- **Texte proposé**
◇ ◇ ◇ ◇ ◇
Élève sérieuse à l'esprit ouvert, curieux et subtil, elle commença ses études de médecine. Elle se maria le 12 octobre 1928, attendit un enfant « mort-né » et dut se séparer de son mari un an après. Le divorce et l'annulation du mariage furent prononcés en 1932.
Cette année et ce divorce furent très traumatisants. Elle ne put continuer ses études. A cette époque, divorcer ne se faisait pas et elle fut en bute au rejet de son milieu pendant une dizaine d'années. Heureusement, quelques amis et membres de sa famille la soutinrent de leur amitié et de leur affection. Elle maintint une vie culturelle intense. Dessinant et peignant, elle fut l'élève de Fernand Léger et d'André Lhote, l'amie d'André Beaudin et de Suzanne Roger. Elle fit aussi de nombreux voyages, notamment avec des cousines.
Résistante et déportée
Le nazisme et son idéologie la révoltèrent. Revenue à Paris après l'exode ou elle passa avec sa famille en zone libre, elle organisa à La Croix-Rouge le service des prisonniers civils, et s'engagea dans la résistance, en octobre 1942, dans le réseau de renseignements La Confrérie Notre-Dame de Castille (C.N.D Castille), où elle a été homologuée capitaine, avant de faire également partie, des réseaux Hector et Rémy. Elle était notamment chargée de l'hébergement des évadés et des parachutés. Elle fut arrêtée le 31 mai 1943 parce qu'elle avait hébergé une femme recherchée par la Gestapo, connut les cellules de la « rue des Saussaies » et de la prison de Fresnes, fut condamnée à mort. Puis elle fut déportée à Ravensbrück en octobre 1943, (matricule 24584) et fit partie au « bloc 32 » des « Nacht und Nebel » (Nuit et brouillard-destinés à disparaître sans laisser de trace). Comme tous les déportés, elle connut la peur, la promiscuité, la faim, le froid, la vermine, la dysenterie, le travail forcé en usine et ailleurs, jusqu'à l'épuisement, les hurlements de l'encadrement des camps, leurs coups, leurs matraquages et leurs humiliations.
◇ ◇ ◇ ◇ ◇
- **Matériel fourni**
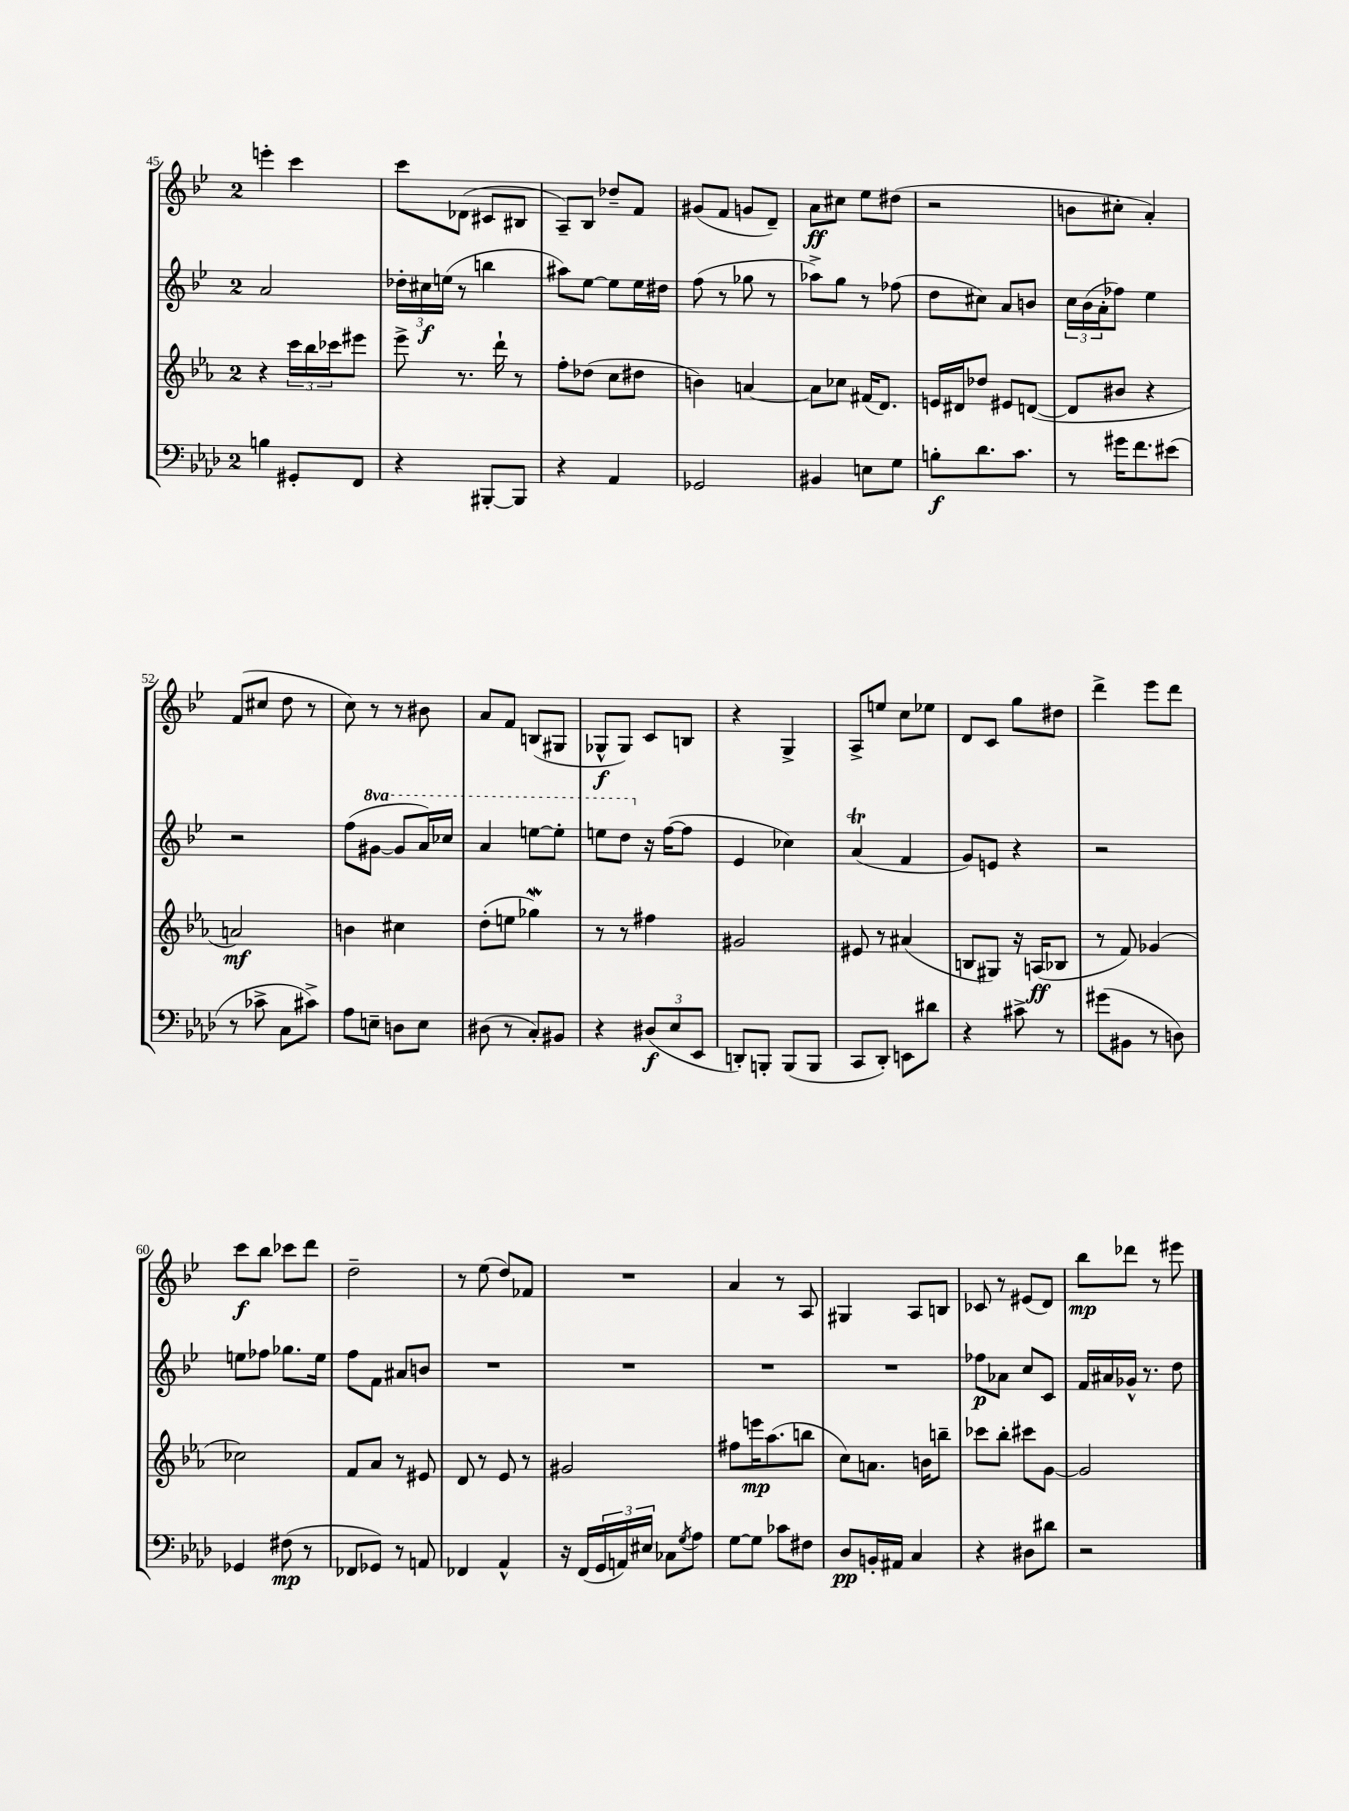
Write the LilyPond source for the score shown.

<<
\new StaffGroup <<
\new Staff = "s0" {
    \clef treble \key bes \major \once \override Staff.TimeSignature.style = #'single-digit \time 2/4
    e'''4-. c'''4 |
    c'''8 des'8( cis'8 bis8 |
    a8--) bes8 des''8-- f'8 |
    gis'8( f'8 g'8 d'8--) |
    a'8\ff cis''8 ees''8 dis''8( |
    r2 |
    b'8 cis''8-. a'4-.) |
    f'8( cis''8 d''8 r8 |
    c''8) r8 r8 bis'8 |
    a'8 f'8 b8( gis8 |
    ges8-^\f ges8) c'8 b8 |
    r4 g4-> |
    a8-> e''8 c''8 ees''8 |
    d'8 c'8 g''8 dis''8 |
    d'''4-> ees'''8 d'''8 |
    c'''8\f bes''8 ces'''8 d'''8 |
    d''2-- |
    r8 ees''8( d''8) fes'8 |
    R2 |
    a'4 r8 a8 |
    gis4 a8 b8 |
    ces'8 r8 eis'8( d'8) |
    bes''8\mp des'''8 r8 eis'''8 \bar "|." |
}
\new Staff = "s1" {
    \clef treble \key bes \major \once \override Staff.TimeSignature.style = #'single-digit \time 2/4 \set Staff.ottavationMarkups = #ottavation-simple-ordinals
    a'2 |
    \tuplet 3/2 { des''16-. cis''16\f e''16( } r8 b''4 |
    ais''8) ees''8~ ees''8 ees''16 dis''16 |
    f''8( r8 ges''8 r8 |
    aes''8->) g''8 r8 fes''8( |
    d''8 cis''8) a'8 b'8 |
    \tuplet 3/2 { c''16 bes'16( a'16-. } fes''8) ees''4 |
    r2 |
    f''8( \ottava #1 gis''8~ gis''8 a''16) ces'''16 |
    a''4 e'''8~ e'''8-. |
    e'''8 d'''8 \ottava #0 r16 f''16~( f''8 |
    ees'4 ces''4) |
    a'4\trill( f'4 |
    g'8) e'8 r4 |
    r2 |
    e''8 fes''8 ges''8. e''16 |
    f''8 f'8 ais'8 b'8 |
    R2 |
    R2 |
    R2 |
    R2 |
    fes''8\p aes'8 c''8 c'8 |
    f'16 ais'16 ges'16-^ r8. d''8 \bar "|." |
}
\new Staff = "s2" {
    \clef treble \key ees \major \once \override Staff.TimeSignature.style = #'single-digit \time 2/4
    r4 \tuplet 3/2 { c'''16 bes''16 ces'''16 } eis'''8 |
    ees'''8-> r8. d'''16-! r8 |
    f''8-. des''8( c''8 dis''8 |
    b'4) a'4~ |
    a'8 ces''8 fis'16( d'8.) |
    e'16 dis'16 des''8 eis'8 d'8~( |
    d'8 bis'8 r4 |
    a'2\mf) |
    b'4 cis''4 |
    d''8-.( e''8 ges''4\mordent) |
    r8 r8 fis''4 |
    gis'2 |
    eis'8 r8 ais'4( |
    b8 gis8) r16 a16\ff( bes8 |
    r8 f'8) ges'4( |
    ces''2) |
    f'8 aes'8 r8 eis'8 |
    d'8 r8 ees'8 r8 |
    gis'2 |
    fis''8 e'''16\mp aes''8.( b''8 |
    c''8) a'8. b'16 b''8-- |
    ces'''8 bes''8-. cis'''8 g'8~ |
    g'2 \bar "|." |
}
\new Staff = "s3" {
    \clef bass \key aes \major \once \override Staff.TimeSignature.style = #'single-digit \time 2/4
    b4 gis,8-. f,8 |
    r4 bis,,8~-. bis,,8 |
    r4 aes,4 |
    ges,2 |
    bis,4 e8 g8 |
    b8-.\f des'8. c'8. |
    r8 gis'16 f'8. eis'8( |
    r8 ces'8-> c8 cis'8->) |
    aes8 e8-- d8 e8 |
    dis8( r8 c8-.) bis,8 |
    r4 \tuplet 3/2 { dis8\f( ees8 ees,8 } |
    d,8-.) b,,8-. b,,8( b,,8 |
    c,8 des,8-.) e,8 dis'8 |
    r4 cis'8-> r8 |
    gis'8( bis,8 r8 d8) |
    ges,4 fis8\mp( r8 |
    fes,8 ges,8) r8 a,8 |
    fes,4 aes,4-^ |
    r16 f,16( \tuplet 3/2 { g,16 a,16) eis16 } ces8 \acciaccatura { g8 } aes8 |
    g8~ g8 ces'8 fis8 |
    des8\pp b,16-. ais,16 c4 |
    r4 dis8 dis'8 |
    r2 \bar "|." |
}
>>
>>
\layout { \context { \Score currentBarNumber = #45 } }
◇ ◇ ◇ ◇ ◇
- **Consignes**
a) Répondez aux questions suivantes à partir du texte sur la résistante.
(i) À quelle date s'est-elle mariée ?
(ii) En quel mois et quelle année s'est-elle engagée dans la résistance ?
(iii) Quel était son matricule à Ravensbrück ?
b) Relevez toutes les personnes que le texte sur la résistante désigne par leur prénom et leur nom.
c) Écrivez la suite du texte sur la résistante à partir de sa dernière phrase.

- **Réponses par consigne**
a)
(i) Le 12 octobre 1928.
(ii) En octobre 1942.
(iii) 24584.

b) Fernand Léger, André Lhote, André Beaudin, Suzanne Roger.

c)
Elle noua des liens d'amitiés sans équivalent, nés de la fraternité. Ses « camarades » de déportation se souvenaient de sa fermeté d'âme, de sa douceur, de sa générosité, de sa disponibilité. Elle se portait volontaire pour des missions où elle risquait la mort pour l'éviter à d'autres, donnait un chandail ou un bas de laine quand elle n'en avait pas pour elle-même, conseillait les nouvelles venues, terrorisées, sur les conditions de la survie (« Ne fais pas de troc. La mince tranche de saucisson une fois par semaine représente des protéines indispensables. Ne l'échange pas contre du pain. Si un coup de matraque te flanque par terre, relève-toi tout de suite, sans cela on te tapera jusqu'à ce que tu ne bouges plus. »). Elle avait plusieurs « filles » à qui elle avait rendu service et qui venaient régulièrement reprendre courage auprès d'elle. Ses dessins, plusieurs fois exposés, contribuèrent au souvenir de la déportation.
Quand elle fut transférée à Mauthausen, un camp d'hommes, elle y retrouva Roger Souchère avec qui elle avait résisté. Elle était malade, extrêmement affaiblie, mais il put lui donner une pomme de terre qui lui donna le courage de continuer à lutter pour survivre. Elle a été rapatriée le 20 avril 1945 par la Croix-Rouge suisse.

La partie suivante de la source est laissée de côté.